### DOCUMENTO DE ORIGEN
■ ■ ■
In [1]:
import os
import json

from bs4 import BeautifulSoup
from igraph import *
from prettytable import PrettyTable

#### 4.8. Find the 10 Wikipedia documents with the most inlinks. Show the collection of anchor text for those pages

In [2]:
wiki_network = {}

for root, dirs, files in os.walk("wiki-small/"):
    for file in files:
        if file.endswith(".html"):
            with open(os.path.join(root, file), 'r') as f:
                outlinks = []
                if f.name not in wiki_network: # If page not computed yet
                    html = f.read()
                    soup = BeautifulSoup(html, "html5lib")
                    
                    for a in soup.find_all('a', href=True):
                        if 'wikipedia' in a['href'] or '../' in a['href']:
                            if a['href'] not in outlinks: # If link not in list
                                outlinks.append(a['href'])
                    
                    wiki_network[f.name] = outlinks

# Save in .json file
with open('wiki-network.json', 'w') as outfile:
    json.dump(wiki_network, outfile)

***

Dado que el anterior algoritmo dura unos minutos en leer todas las páginas y coger sus links, en el caso de que no queramos ejecutarlo de nuevo, podemos ejecutar las siguientes líneas para leer directamente el fichero .json que se ha generado con los links entre cada nodo.

In [3]:
with open('wiki-network.json') as f:
    wiki_network = json.load(f)

La variable **wiki_network** es un diccionario cuyas claves serán páginas y cuyos valores serán listas de páginas a las que apunta la clave.

A continuación, generamos el grafo:

In [4]:
g = Graph(directed=True)
g.add_vertices(list(set(list(wiki_network.keys()) + list([a for v in wiki_network.values() for a in v]))))
g.add_edges([(v, a) for v in wiki_network.keys() for a in wiki_network[v]])
g.vs["label"] = list(set(list(wiki_network.keys()) + list([a for v in wiki_network.values() for a in v])))

Por último, calculamos el número de inlinks que tiene cada página y mostramos las 10 con mayor número:

In [5]:
deg_in = g.degree(mode='in')
deg_in_top_index = sorted(range(len(deg_in)), 
                          key=lambda i: deg_in[i], 
                          reverse=True)[:10]

t = PrettyTable(['Page', 'Number of inlinks'])
for i in deg_in_top_index:
    t.add_row([g.vs["label"][i], deg_in[i]])
■ ■ ■
### MATERIAL PROPORCIONADO
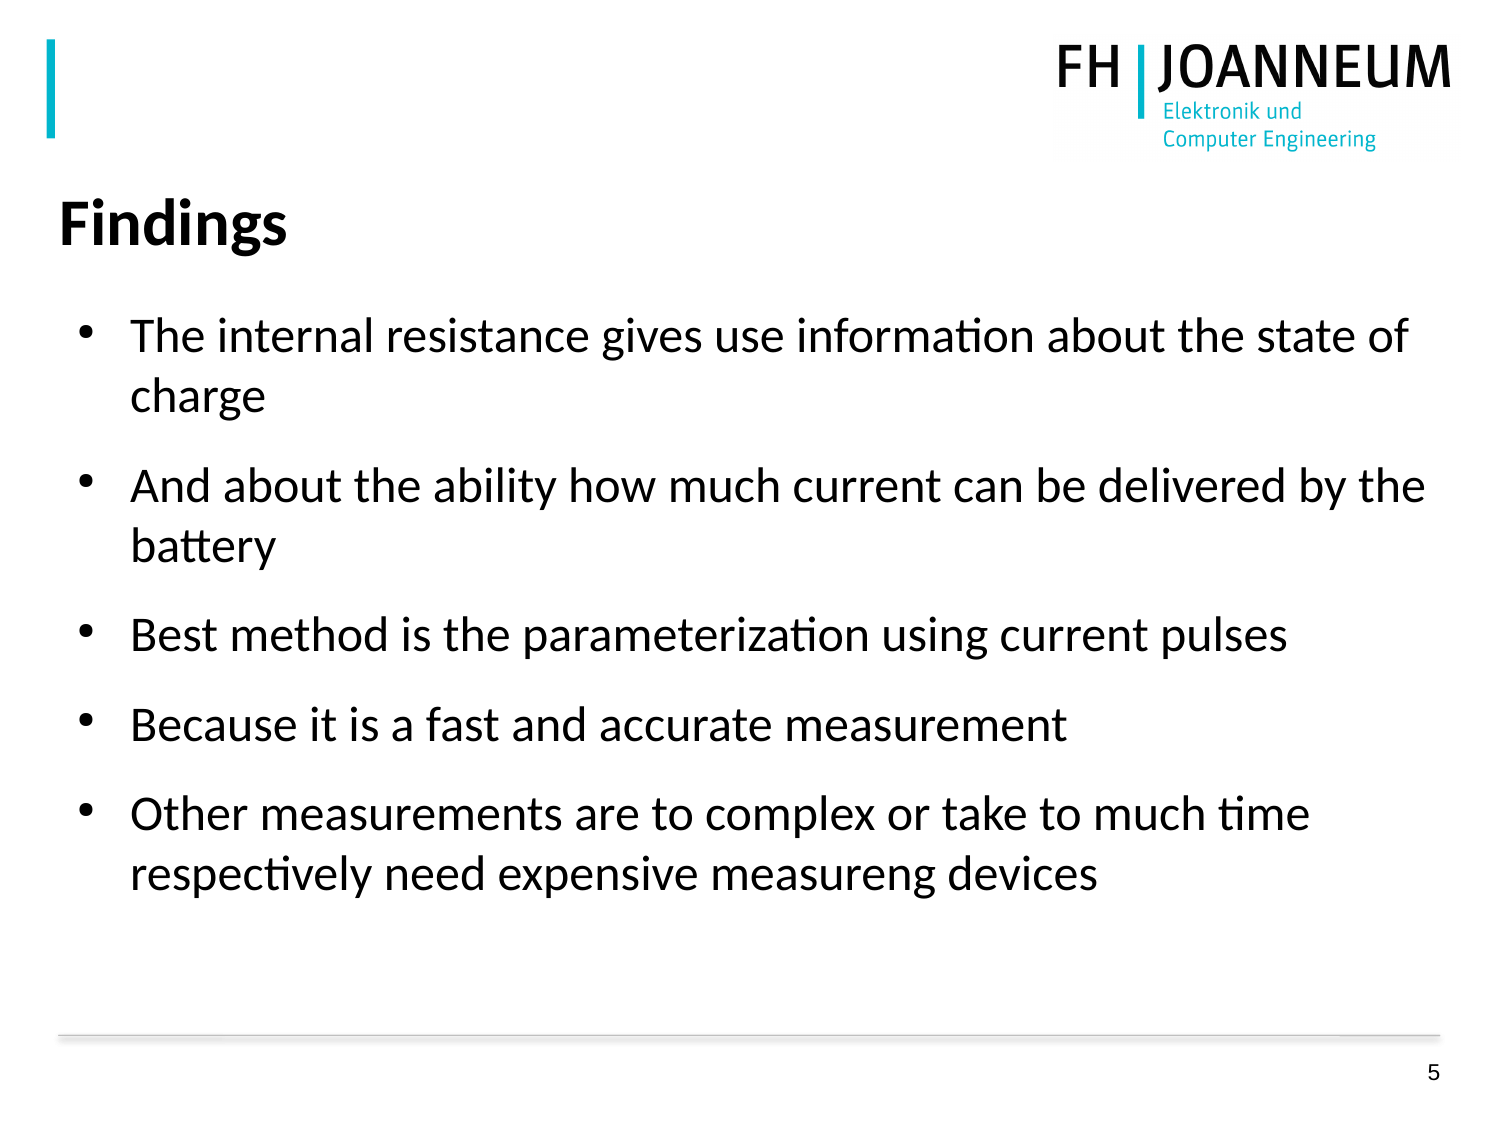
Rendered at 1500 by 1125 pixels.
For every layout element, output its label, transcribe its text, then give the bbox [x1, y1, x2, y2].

list The internal resistance gives use information about the state of charge And about the ability how much current can be delivered by the battery Best method is the parameterization using current pulses Because it is a fast and accurate measurement Other measurements are to complex or take to much time respectively need expensive measureng devices [44, 295, 1456, 1000]
title Findings [44, 178, 1456, 266]
picture [1053, 34, 1461, 162]
picture [52, 37, 57, 140]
■ ■ ■
### TAREAS DEL EJERCICIO
- 1) En el cuaderno sobre los enlaces entrantes de Wikipedia, ¿qué es la variable wiki_network y qué guardan sus claves y sus valores?
- 2) Escribe lo que sigue en el cuaderno sobre los enlaces entrantes de Wikipedia, a partir de su última línea.

### LAS RESPUESTAS
- 1) Es un diccionario cuyas claves son páginas y cuyos valores son listas de las páginas a las que apunta cada clave.

- 2)
    
print(t)

+-----------------------------------------------------------------------------------+-------------------+
|                                        Page                                       | Number of inlinks |
+-----------------------------------------------------------------------------------+-------------------+
|                http://en.wikipedia.org/wiki/Charitable_organization               |        6043       |
|                               ../../../../index.html                              |        6043       |
| http://en.wikipedia.org/wiki/Wikipedia:Text_of_the_GNU_Free_Documentation_License |        6043       |
|                 http://en.wikipedia.org/wiki/Wikipedia:Copyrights                 |        6043       |
|         ../../../../articles/c/o/m/Wikipedia%7ECommunity_Portal_6a3c.html         |        6043       |
|               ../../../../articles/a/b/o/Wikipedia%7EAbout_8d82.html              |        6043       |
|            ../../../../articles/c/u/r/Portal

#### 4.9. Compute PageRank for the Wikipedia documents. List the 20 documents with the highest PageRank values together with the values.

In [6]:
page_rank = g.pagerank()
page_rank_top_index = sorted(range(len(page_rank)), 
                             key=lambda i: page_rank[i], 
                             reverse=True)[:20]

t = PrettyTable(['Page', 'PageRank'])
for i in page_rank_top_index:
    t.add_row([g.vs["label"][i], page_rank[i]])
    
print(t)

+-----------------------------------------------------------------------------------+------------------------+
|                                        Page                                       |        PageRank        |
+-----------------------------------------------------------------------------------+------------------------+
|                http://en.wikipedia.org/wiki/Charitable_organization               | 0.00032614838074396577 |
|                               ../../../../index.html                              | 0.00032614838074396577 |
| http://en.wikipedia.org/wiki/Wikipedia:Text_of_the_GNU_Free_Documentation_License | 0.00032614838074396577 |
|                 http://en.wikipedia.org/wiki/Wikipedia:Copyrights                 | 0.00032614838074396577 |
|         ../../../../articles/c/o/m/Wikipedia%7ECommunity_Portal_6a3c.html         | 0.00032614838074396577 |
|               ../../../../articles/a/b/o/Wikipedia%7EAbout_8d82.html              | 0.00032614838074396577 |
|

#### 4.10. Figure 4.11 shows an algorithm for computing PageRank. Prove that the entries of the vector $I$ sum to 1 every time the algorithm enters the loop on line 9.

![title](PageRank algorithm.png)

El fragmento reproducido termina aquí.